Scientific revolution of Nicolaus Copernicus

From the very beginning of the centuries, scientists and ordinary people considered the Earth to be the center of the Universe.

It was in it that the heliocentric system of Copernicus was first presented.

The scientist confirmed the theory with physical calculations based on the physical mechanics of that time. He substantiated the following facts:

  • the movement of the sun is explained by the fact that our planet rotates around an axis;
  • explained the existence of equinoxes as a consequence of the periodic displacement of the planetary axis;
  • the scientist was able to explain why the visible dimensions of celestial bodies and their brilliance (Sun, Moon, stars) change;
  • gave an approximate estimate of the distances in our system, determined the approximate sizes of the planets, the sun;
  • Copernicus laid the view of the orbits of the planets in the solar system;
    determined that the planet Mercury has a rotation cycle around a central point equal to 88 days.

Followers of Copernicus

The supporters of the heliocentric theory of Nicolaus Copernicus in the 16th and 17th centuries were:

  • Giordano Bruno;
  • Galileo Galilei.

The Italian philosopher and poet Giordano Bruno said that the firmament does not consist only of celestial spheres. In his opinion, there were other luminaries with the characteristics of the Sun. Revolutionary convictions cost Giordano Bruno his life. At the age of 52, the Inquisition sentenced him to death by burning.

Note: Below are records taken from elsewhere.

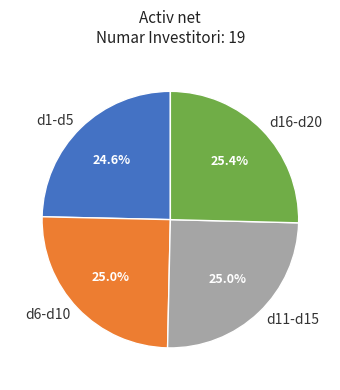

What percentage do d1-d5 and d16-d20 together represent?

50.0%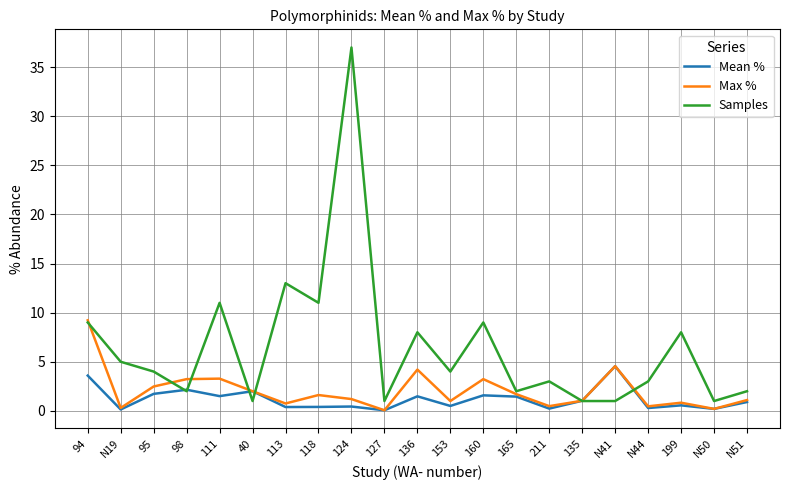

Which series changed the most between 127 and 153?

Samples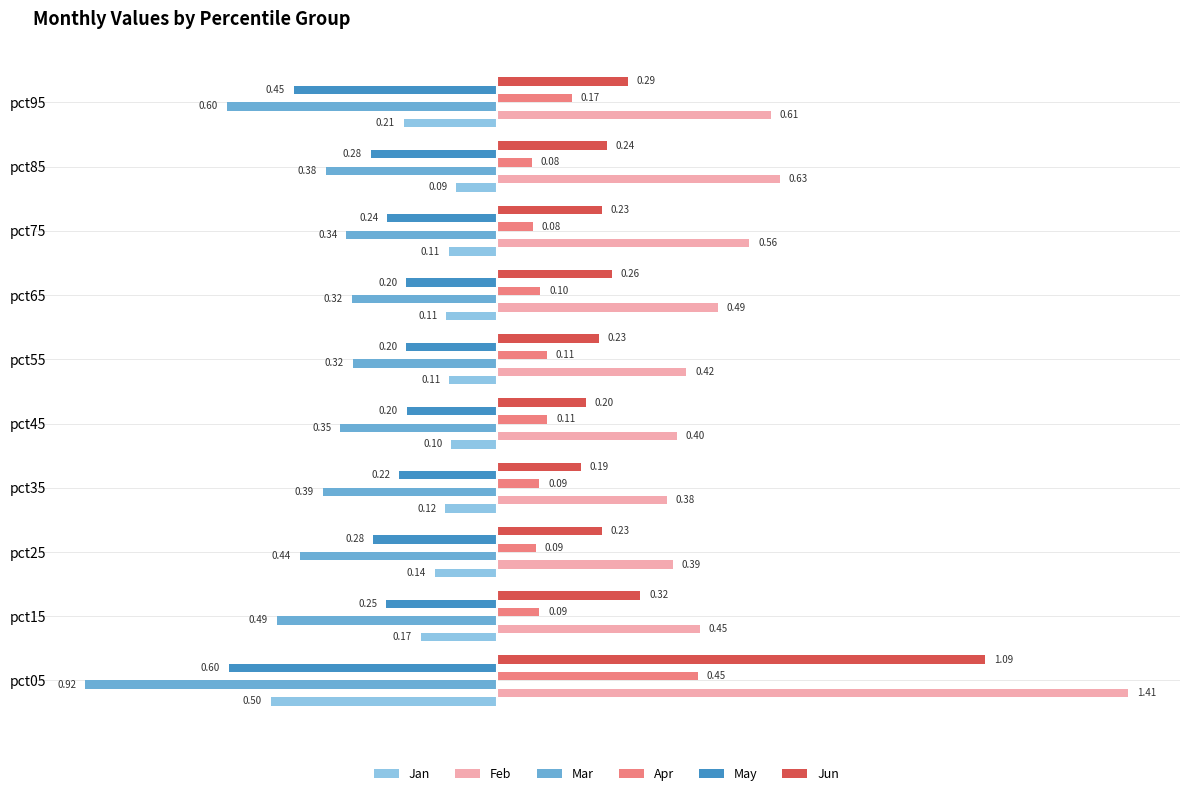

What are all the series names shown in the legend?

Jan, Feb, Mar, Apr, May, Jun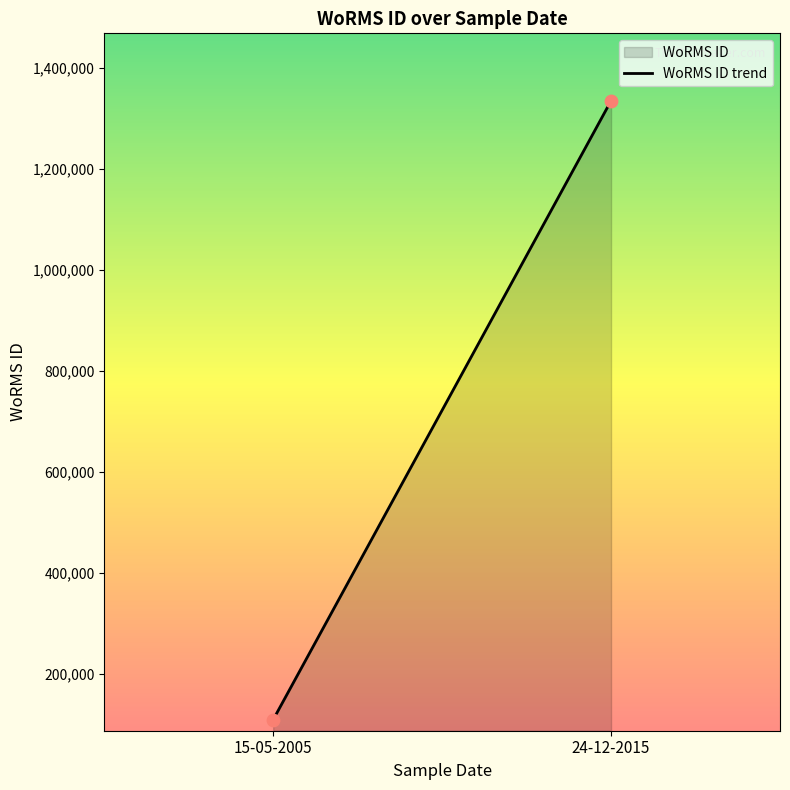

What is the range of Y values (max minus min)?

1225311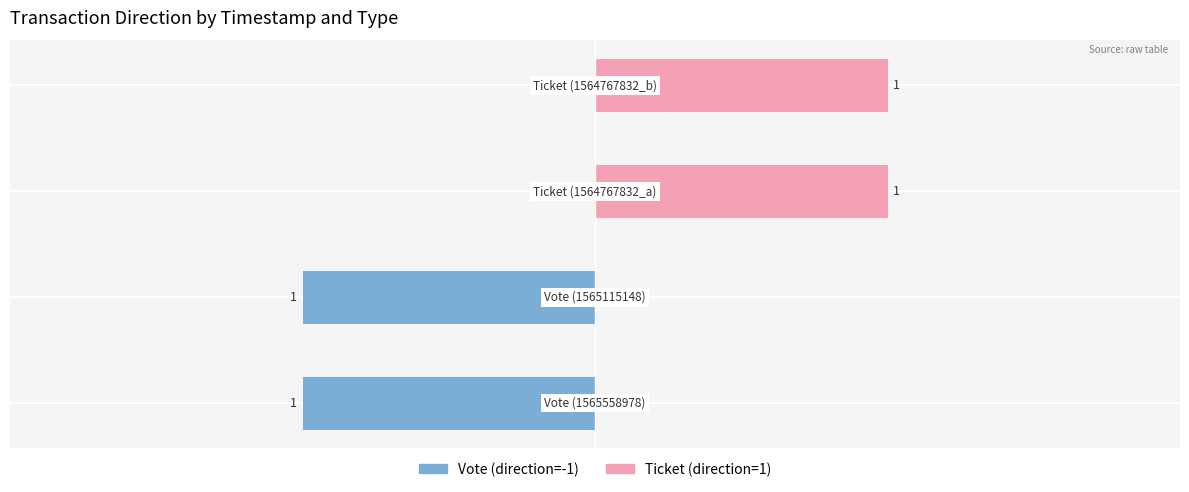

Reading left to right, what are all the values shown in this chart?

Vote: -1	-1
Ticket: 1	1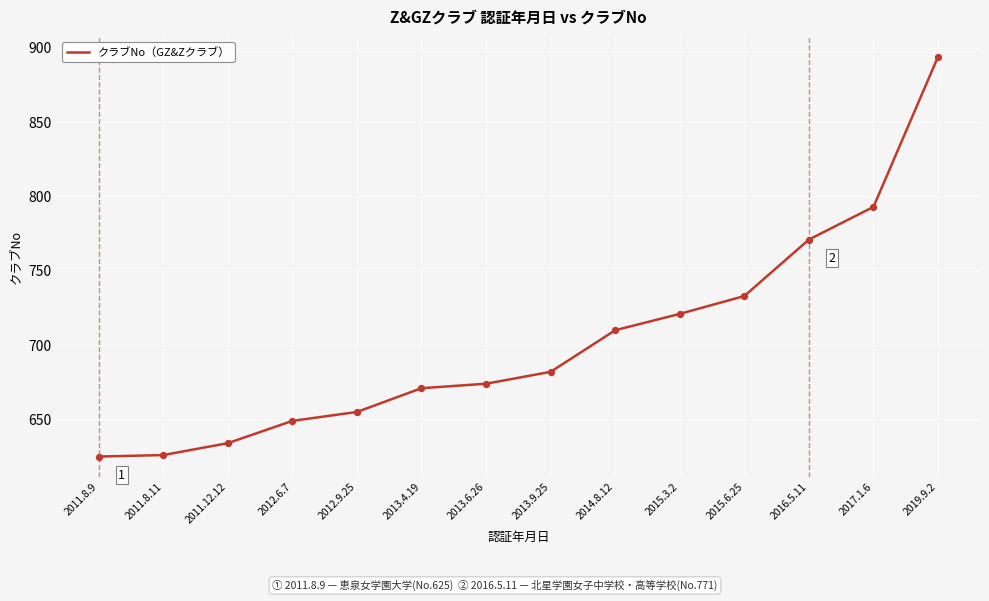

What is the ratio of the value at 2017.1.6 to the value at 2011.12.12?

1.3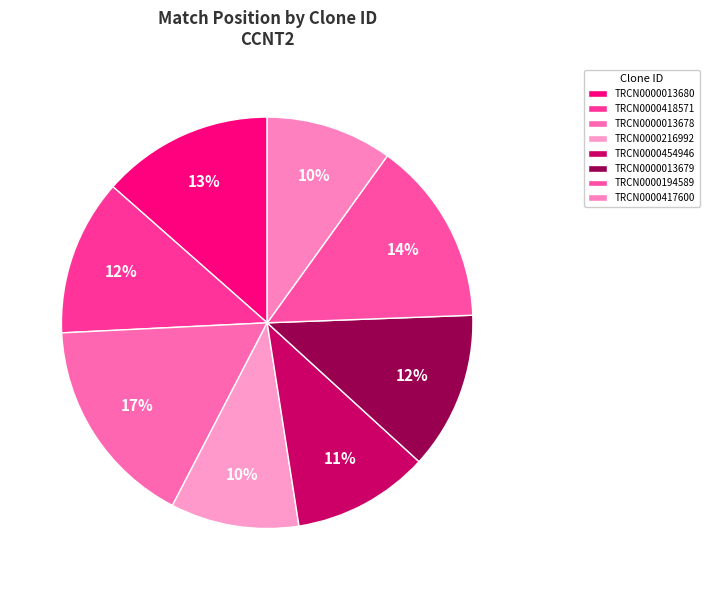

How many slices are in this pie chart?

8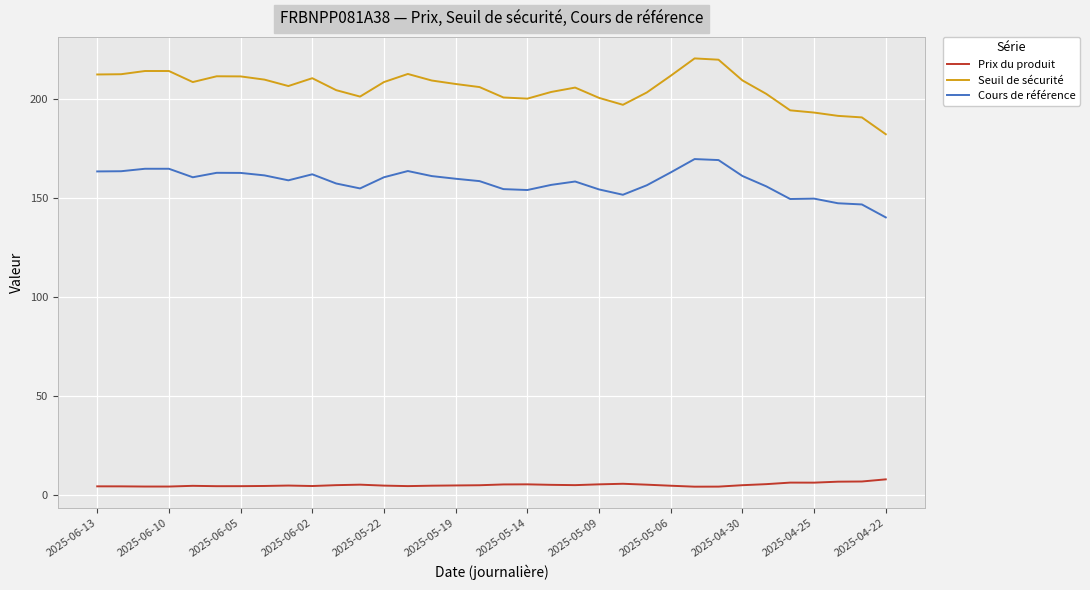

Rank the series by their maximum value, from highest to lowest.

Seuil de sécurité, Cours de référence, Prix du produit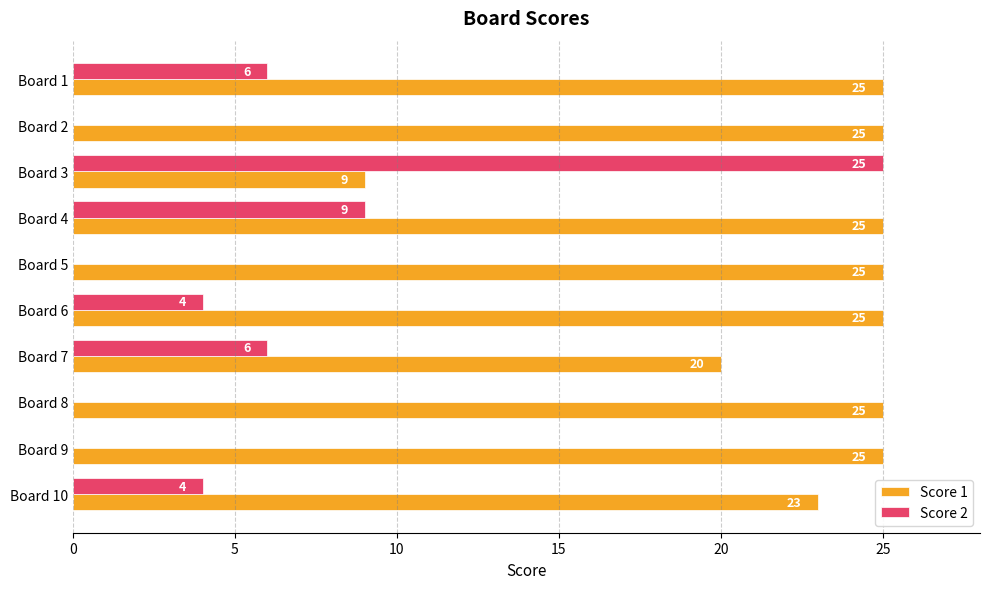

The value of Score 1 at Board 8 is 25. True or false?

True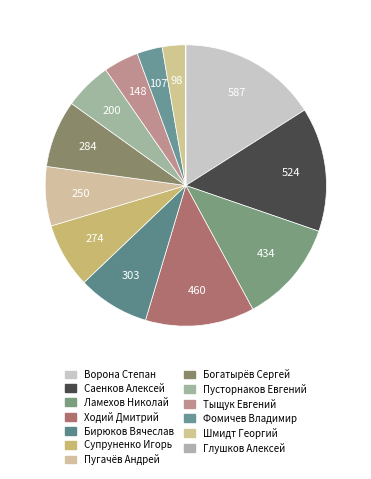

True or false: Глушков Алексей accounts for 0% of the total.

True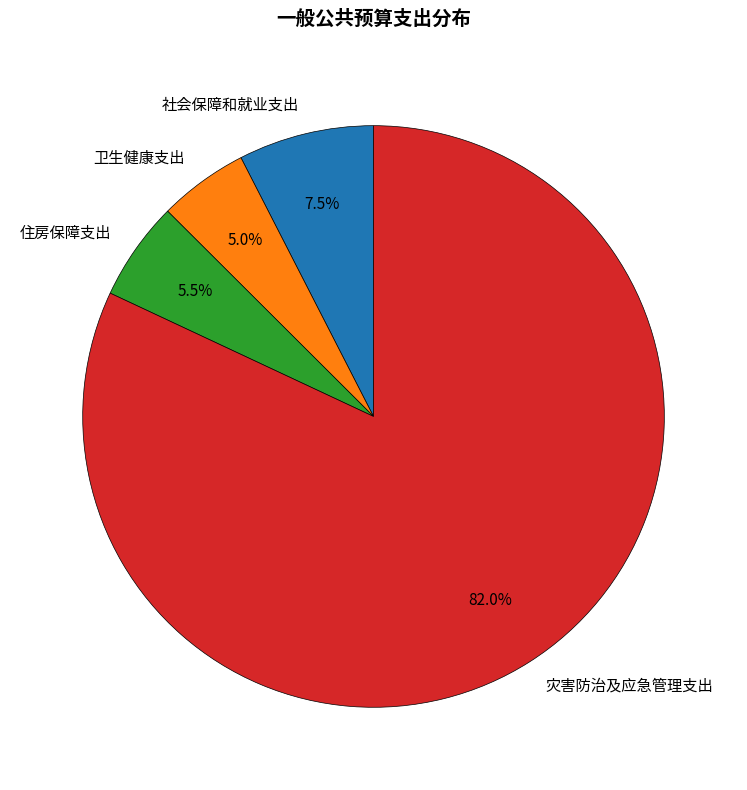

Rank the categories by value from highest to lowest.

灾害防治及应急管理支出, 社会保障和就业支出, 住房保障支出, 卫生健康支出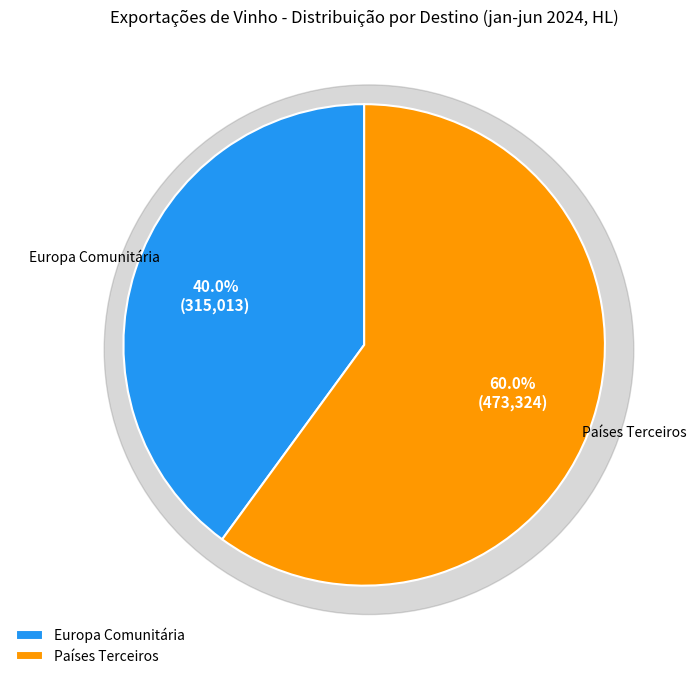

To the nearest percent, what portion does Europa Comunitária represent?

40%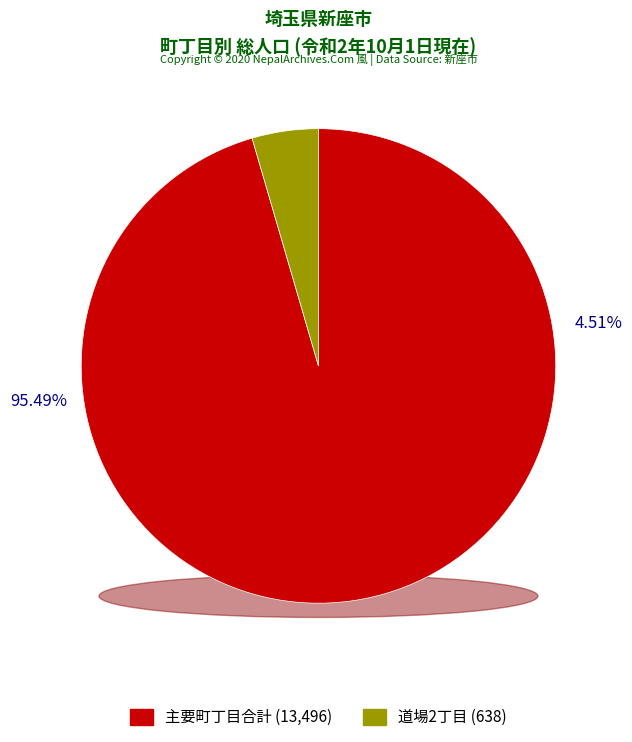

The 道場1丁目 slice represents 1% of the pie. True or false?

False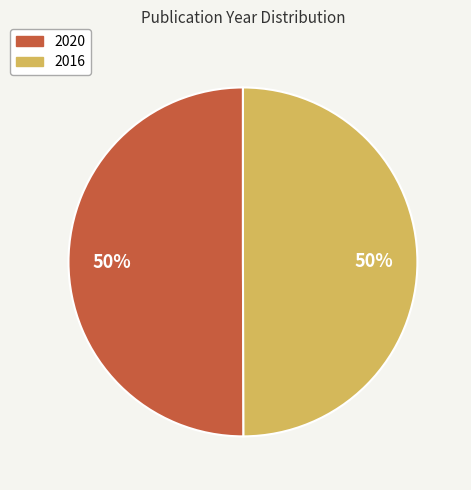

What is the ratio of the value at 2016 to the value at 2020?

1.0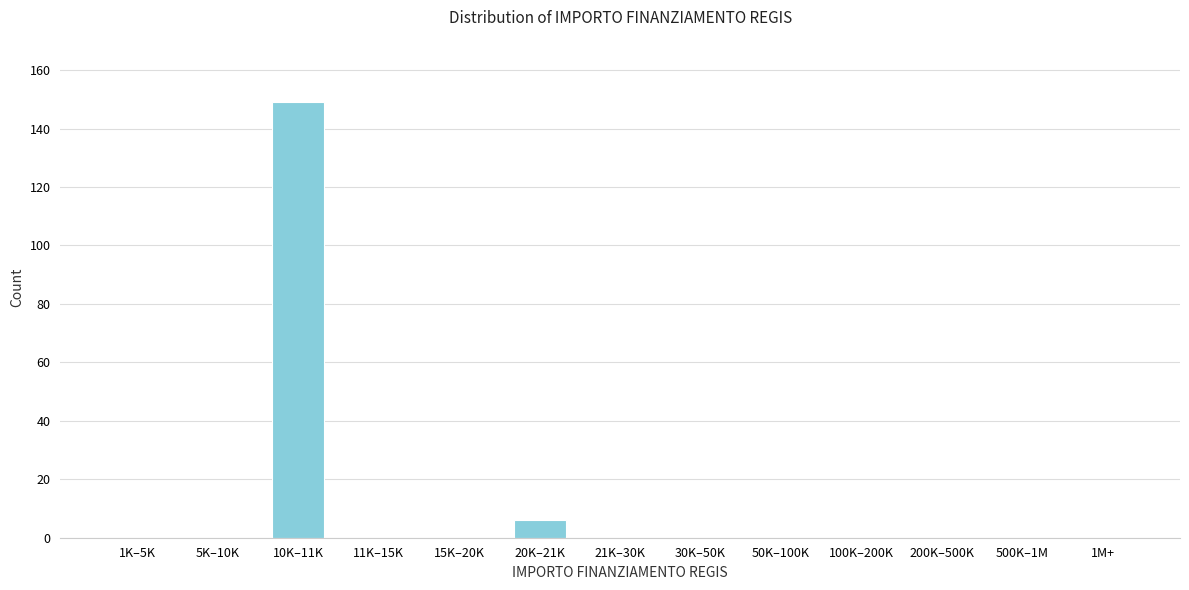

Reading left to right, transcribe all the data shown in this chart.

1K–5K=0	5K–10K=0	10K–11K=149	11K–15K=0	15K–20K=0	20K–21K=6	21K–30K=0	30K–50K=0	50K–100K=0	100K–200K=0	200K–500K=0	500K–1M=0	1M+=0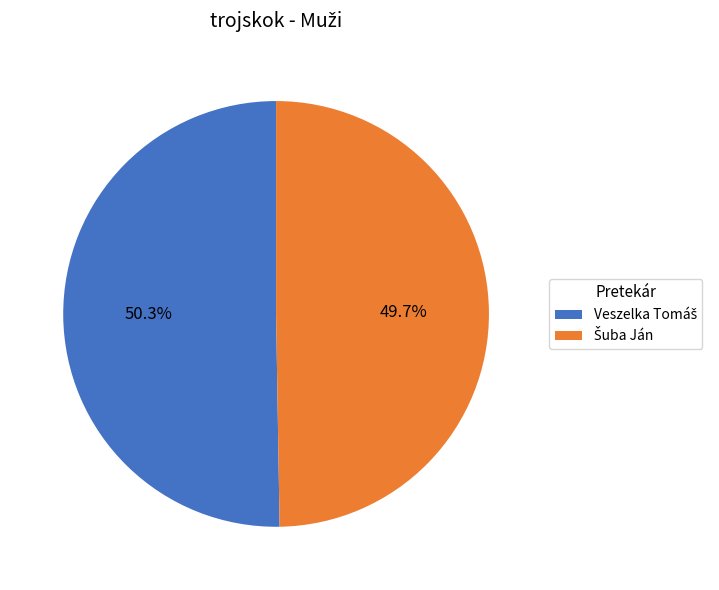

Is there any slice that represents more than half of the pie?

Yes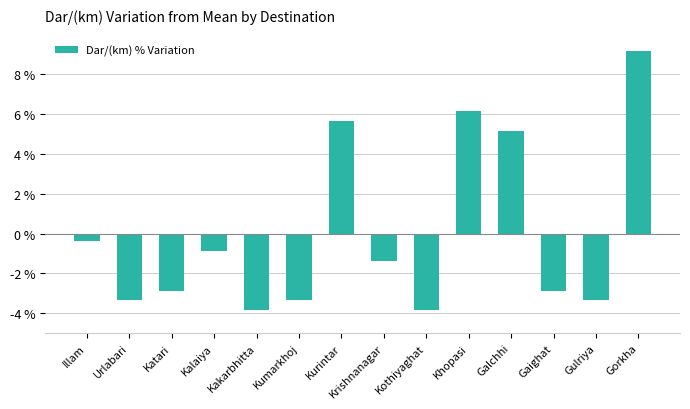

How many distinct data groups are displayed?

1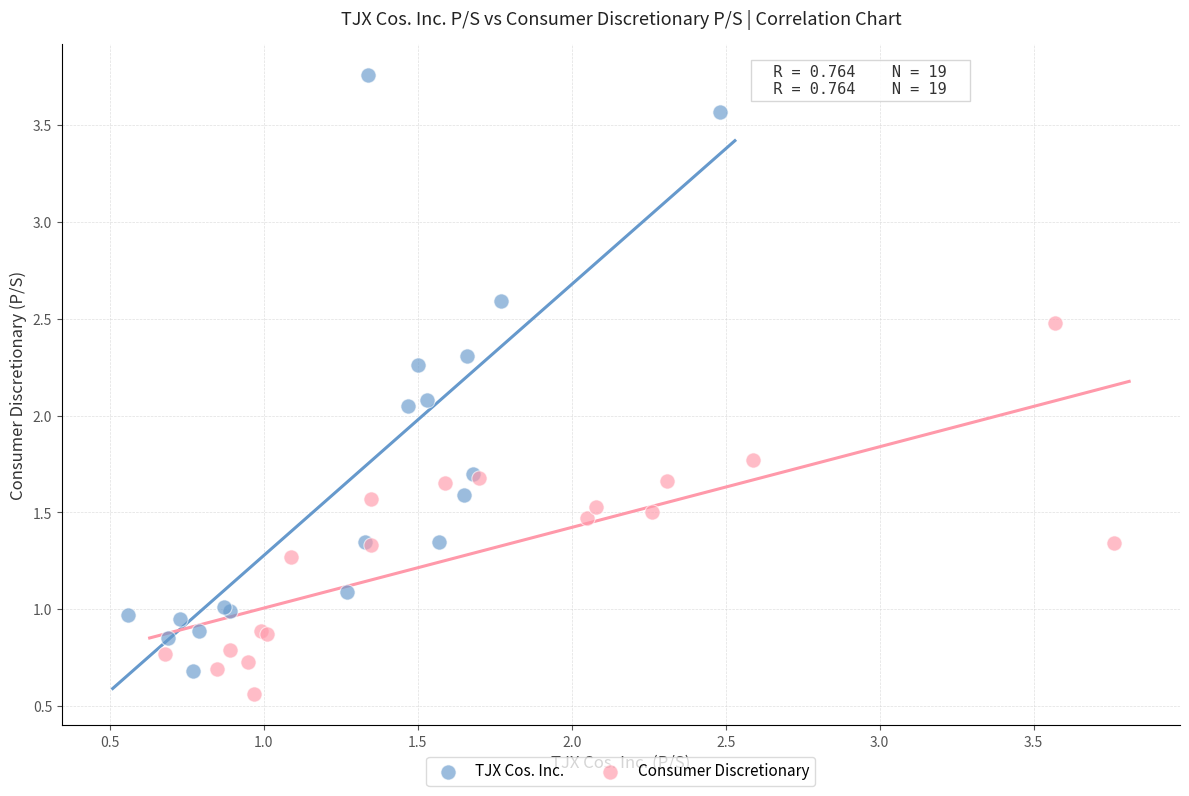

What are all the series names shown in the legend?

TJX Cos. Inc., Consumer Discretionary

Galileo Galilei, an astronomer, physicist and mechanic from Italy, sought to develop the theory of Copernicus, and made scientific observations. This scientist believed that the Earth was never in the region located between Venus (Mercury) and the Sun. Like Giordano Bruno, Galileo fell victim to the Inquisition.

Features and differences from other systems

The term “heliocentrism” originated from the Greek language. The heliocentric system is based on the following concepts:

  • The universe is not unlimited, which makes it possible to find its center.
  • The planets are represented by external and internal space objects. The second variety includes Mercury and Venus (the orbits of these celestial bodies around the Sun are inside the earth’s orbit).
  • Another important feature is the theory of annual parallaxes of stars, the essence of which is the apparent change in their coordinates. They arise as a result of a change in the position of astronomers due to the natural movement of the Earth around the Sun.

Heliocentrism is usually considered as the opposite of Ptolemy’s geocentric system, which arose in the era of antiquity, and subsequently received universal recognition. Unlike the theory under consideration, such a doctrine considered the immovable Earth as the center of the Universe. The rest of the celestial bodies, including the Sun, had to revolve around it.

Assumptions about the mobility of the Earth and its revolution around a certain center arose even before our era. Many scientists of the ancient era put forward similar theories, which subsequently aroused the interest of the most daring representatives of science.